Görev Tanımı
Verilen metnin "Tanık … mahkememizdeki" ile başlayıp "olmadığını beyan etmiştir." ile biten kısmını, "depo sorumlusu" yerine "satış sorumlusu" koyarak yeniden yazın.

Verilen Metin
++++++

Davalı vekili beyan dilekçesinde özetle; davacının müvekkil aleyhine haksız ve mesnetsiz olarak açmış olduğu davanın reddi ile yargılama giderleri ve avukatlık ücretinin davacı tarafa yükletilmesine karar verilmesini talep etmiştir.
Tanık —- mahkememizdeki beyanında özetle; davacı şirket bünyesinde üretim ve pazarlama sorumlusu olarak 2011 yılından itibaren çalıştığını, her yıl şirket olarak Paris te düzenlenen fuara katıldıklarını, 2016 yılının Ocak ayında gerçekleşen fuarda şirkete ait standını davalı tarafın düzenleyeceğini, sözleşme yapıldığını, davalı stand için gerekli olan hiçbir düzeneği kurmadığını, iskeleti kurup gittiğini, teknik olarak yapması gereken birçok iş olduğunu, davalının kendi sorumluluğunu yerine getirmemiş olması nedeni ile şirketinin Fransa da başka bir firma ile anlaşarak standı kurdurduklarını, yaklaşık olarak 15.000 EURO masraf yapıldığını, kendisinin13.325,00 Euro olarak hatırladığını, ancak yanlış hatırlıyo olabileceğini, stand sökümünü de bu şirketi tarafından yapıldığını, şirketin davalının sözleşmeye riayet etmemiş olması nedeni ile manive zararı esasen daha fazla olduğunu, bünyesinde çalıştığı şirket yıllardır prestijli olan fuarlara katıldığını ve ticari hacmi büyük olduğunu beyan etmiştir.
Tanık … mahkememizdeki beyanında özetle; kendisinin davacı şirket bünyesinde depo sorumlusu olarak 8 yıldır çalıştığını, ilk 4 yılımda muhasebeci olarak görev aldığını, davalı ve davacı taraf arasında sözleşmeye ait bilgisi olmadığını, ilk defa davaya konu Paris te düzenlenen 2016 yılının ocak ayında gerçekleşen fuara katıldığını, olaya kulak misafiri olarak davalının sorumluluğunun ne olduğu öğrendiğini, davalı, stand olarak bütün elektrik işlemlerini, bütün tesisat işlemlerini, lambaların temini, bornoz askılıkları ve standa asılacak panoların davalı tarafça temin edilmesi gerektiğini, davalı bunların hiçbirisini gerçekleştirmediğini, bunları tamamen başka bir firmanın yerine getirdiğini, bu firmaya ne kadar para ödendiğine dair bilgisi olmadığını beyan etmiştir.

Mahkememizce yapılan yargılama ve dosya içeresinde toplanan delillerin bir bütün olarak irdelenmesi sonucu;
Dava, eser sözleşmesinden kaynaklanan iddiaya göre ayıplı ifa nedeniyle maddi ve manevi tazminat istemine ilişkindir.

++++++

Verilen Bilgiler
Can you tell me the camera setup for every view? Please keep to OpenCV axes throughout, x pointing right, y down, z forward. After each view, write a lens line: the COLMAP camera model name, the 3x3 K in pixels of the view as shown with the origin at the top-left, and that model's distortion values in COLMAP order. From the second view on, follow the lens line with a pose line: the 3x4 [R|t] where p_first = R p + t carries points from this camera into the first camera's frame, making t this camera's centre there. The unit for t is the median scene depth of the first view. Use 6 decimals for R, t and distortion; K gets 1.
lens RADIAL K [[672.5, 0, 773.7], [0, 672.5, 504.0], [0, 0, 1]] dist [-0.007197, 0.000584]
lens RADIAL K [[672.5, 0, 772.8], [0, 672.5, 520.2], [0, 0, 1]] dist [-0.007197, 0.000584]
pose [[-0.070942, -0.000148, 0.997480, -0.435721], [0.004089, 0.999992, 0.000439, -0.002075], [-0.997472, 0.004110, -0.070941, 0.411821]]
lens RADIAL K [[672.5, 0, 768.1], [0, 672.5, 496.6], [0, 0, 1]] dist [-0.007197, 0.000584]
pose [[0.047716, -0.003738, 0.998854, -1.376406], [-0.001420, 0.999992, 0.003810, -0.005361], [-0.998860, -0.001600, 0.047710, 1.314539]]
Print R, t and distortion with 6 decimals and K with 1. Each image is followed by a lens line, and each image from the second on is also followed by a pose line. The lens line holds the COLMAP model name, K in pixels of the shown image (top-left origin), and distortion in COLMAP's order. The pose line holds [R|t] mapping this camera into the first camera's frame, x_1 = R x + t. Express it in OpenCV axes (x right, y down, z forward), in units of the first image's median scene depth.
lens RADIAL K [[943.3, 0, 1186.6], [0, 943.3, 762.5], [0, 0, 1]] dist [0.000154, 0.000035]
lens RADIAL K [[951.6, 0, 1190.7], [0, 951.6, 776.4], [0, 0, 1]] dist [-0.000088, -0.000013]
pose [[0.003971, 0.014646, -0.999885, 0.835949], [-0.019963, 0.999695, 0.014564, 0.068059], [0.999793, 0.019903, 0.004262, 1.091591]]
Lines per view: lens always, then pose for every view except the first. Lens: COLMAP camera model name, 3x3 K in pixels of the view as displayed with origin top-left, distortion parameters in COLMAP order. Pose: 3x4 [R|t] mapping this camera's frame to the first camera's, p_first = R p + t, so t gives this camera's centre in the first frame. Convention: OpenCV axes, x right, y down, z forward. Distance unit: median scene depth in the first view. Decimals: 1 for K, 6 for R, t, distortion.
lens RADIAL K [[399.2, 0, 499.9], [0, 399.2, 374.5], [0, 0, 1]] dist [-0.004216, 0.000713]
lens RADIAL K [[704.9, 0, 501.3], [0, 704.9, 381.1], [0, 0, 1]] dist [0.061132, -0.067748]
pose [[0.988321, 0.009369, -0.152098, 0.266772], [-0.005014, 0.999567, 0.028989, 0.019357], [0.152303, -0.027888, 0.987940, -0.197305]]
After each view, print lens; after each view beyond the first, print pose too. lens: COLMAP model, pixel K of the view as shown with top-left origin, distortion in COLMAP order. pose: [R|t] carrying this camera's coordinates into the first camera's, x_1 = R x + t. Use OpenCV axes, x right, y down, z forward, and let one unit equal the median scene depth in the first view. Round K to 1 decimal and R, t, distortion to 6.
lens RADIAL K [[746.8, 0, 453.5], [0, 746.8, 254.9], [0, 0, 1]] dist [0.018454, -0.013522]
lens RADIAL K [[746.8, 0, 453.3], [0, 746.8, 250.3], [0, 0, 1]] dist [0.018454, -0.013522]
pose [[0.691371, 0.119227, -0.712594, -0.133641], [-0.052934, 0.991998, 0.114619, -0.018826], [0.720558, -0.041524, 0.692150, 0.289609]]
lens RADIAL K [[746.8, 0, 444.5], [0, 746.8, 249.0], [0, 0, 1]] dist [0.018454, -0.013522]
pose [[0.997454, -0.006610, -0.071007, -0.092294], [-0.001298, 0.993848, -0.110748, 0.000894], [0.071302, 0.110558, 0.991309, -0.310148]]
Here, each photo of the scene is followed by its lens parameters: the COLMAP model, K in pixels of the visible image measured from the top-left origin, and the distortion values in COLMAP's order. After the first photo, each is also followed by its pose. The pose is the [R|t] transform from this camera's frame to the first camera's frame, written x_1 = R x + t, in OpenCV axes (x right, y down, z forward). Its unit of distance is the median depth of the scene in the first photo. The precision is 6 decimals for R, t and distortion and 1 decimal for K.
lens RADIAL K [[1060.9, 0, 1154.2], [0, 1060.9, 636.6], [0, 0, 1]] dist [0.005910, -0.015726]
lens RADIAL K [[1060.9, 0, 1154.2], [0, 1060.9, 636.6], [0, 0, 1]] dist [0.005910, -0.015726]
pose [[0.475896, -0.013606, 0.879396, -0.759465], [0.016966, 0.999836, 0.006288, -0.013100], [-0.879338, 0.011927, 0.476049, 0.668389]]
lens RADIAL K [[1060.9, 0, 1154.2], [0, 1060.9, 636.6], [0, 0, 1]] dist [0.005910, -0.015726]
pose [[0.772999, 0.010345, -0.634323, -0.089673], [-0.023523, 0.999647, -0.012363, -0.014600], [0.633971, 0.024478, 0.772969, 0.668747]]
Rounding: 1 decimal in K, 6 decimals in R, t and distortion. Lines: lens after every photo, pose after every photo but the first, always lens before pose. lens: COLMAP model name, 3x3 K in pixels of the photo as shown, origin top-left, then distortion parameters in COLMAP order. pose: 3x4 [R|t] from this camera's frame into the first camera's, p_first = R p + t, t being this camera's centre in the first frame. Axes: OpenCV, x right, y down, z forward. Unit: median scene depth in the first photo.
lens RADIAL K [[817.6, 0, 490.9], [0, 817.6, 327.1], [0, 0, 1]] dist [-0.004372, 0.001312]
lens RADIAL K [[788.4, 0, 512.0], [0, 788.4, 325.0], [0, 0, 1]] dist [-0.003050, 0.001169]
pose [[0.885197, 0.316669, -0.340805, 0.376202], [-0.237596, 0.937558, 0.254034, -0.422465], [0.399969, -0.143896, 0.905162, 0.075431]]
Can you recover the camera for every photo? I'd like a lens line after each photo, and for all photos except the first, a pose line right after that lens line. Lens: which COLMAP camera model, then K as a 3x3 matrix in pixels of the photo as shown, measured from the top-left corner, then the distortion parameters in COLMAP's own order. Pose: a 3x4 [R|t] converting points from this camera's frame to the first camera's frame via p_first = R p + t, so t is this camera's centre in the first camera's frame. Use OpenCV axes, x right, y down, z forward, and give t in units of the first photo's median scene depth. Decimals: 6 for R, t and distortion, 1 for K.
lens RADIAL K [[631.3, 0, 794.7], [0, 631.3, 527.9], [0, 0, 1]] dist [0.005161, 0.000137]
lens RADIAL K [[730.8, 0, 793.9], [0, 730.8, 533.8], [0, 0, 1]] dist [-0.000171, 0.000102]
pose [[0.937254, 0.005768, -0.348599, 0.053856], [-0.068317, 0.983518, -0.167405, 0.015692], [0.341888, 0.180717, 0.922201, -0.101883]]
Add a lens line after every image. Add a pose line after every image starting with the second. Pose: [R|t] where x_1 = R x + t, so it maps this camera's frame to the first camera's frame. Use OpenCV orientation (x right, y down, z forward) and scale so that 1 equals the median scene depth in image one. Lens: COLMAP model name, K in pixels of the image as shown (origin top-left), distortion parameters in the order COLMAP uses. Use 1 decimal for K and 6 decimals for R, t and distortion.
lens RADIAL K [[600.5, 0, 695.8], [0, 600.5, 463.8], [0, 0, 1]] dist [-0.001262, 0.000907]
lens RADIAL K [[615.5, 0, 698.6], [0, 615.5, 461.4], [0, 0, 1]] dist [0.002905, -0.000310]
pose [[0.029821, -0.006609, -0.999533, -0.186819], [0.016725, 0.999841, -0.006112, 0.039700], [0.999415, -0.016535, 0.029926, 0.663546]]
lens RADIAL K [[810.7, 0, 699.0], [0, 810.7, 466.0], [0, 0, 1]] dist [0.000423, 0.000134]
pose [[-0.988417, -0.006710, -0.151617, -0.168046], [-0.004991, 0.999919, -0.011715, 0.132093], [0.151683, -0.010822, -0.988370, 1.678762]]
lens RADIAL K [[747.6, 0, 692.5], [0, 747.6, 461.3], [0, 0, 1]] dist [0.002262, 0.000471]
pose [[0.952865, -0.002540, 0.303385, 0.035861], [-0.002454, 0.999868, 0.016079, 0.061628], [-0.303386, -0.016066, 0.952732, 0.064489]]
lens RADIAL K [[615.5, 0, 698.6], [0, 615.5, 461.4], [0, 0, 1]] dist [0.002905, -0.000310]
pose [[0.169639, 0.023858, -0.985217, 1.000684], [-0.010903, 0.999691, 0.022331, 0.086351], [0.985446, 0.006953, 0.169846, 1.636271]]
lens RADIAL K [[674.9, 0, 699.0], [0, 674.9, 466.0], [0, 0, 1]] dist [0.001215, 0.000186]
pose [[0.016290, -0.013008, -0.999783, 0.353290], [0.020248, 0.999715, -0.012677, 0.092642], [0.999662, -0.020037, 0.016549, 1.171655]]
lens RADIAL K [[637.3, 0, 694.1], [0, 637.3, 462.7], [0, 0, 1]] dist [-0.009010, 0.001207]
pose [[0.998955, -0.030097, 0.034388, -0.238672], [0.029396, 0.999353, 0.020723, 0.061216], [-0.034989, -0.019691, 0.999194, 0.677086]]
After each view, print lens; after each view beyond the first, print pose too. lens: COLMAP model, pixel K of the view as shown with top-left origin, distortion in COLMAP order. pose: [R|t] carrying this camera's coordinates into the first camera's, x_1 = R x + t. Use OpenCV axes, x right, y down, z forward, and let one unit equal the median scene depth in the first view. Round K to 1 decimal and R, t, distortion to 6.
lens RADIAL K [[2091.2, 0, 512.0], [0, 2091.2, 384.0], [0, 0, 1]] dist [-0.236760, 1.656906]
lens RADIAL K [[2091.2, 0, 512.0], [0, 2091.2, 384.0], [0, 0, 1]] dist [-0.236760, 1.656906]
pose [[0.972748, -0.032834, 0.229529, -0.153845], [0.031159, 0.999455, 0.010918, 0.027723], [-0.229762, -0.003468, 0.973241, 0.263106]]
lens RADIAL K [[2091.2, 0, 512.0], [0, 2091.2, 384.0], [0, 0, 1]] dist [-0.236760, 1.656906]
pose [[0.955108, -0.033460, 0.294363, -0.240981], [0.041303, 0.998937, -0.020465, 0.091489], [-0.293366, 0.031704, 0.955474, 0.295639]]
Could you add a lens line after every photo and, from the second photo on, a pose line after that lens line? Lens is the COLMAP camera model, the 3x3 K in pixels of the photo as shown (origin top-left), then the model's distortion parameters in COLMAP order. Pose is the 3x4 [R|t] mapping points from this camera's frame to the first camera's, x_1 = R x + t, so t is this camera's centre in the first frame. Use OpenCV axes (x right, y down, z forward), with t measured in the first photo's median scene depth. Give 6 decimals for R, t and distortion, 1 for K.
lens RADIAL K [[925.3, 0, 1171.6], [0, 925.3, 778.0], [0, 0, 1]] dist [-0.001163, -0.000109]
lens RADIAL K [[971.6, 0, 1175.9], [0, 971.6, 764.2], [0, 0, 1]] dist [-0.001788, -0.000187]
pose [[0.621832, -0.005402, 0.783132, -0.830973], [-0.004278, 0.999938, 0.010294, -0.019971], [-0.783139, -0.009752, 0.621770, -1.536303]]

++++++

Alıştırma Cevabı
Tanık … mahkememizdeki beyanında özetle; kendisinin davacı şirket bünyesinde satış sorumlusu olarak 8 yıldır çalıştığını, ilk 4 yılımda muhasebeci olarak görev aldığını, davalı ve davacı taraf arasında sözleşmeye ait bilgisi olmadığını, ilk defa davaya konu Paris te düzenlenen 2016 yılının ocak ayında gerçekleşen fuara katıldığını, olaya kulak misafiri olarak davalının sorumluluğunun ne olduğu öğrendiğini, davalı, stand olarak bütün elektrik işlemlerini, bütün tesisat işlemlerini, lambaların temini, bornoz askılıkları ve standa asılacak panoların davalı tarafça temin edilmesi gerektiğini, davalı bunların hiçbirisini gerçekleştirmediğini, bunları tamamen başka bir firmanın yerine getirdiğini, bu firmaya ne kadar para ödendiğine dair bilgisi olmadığını beyan etmiştir.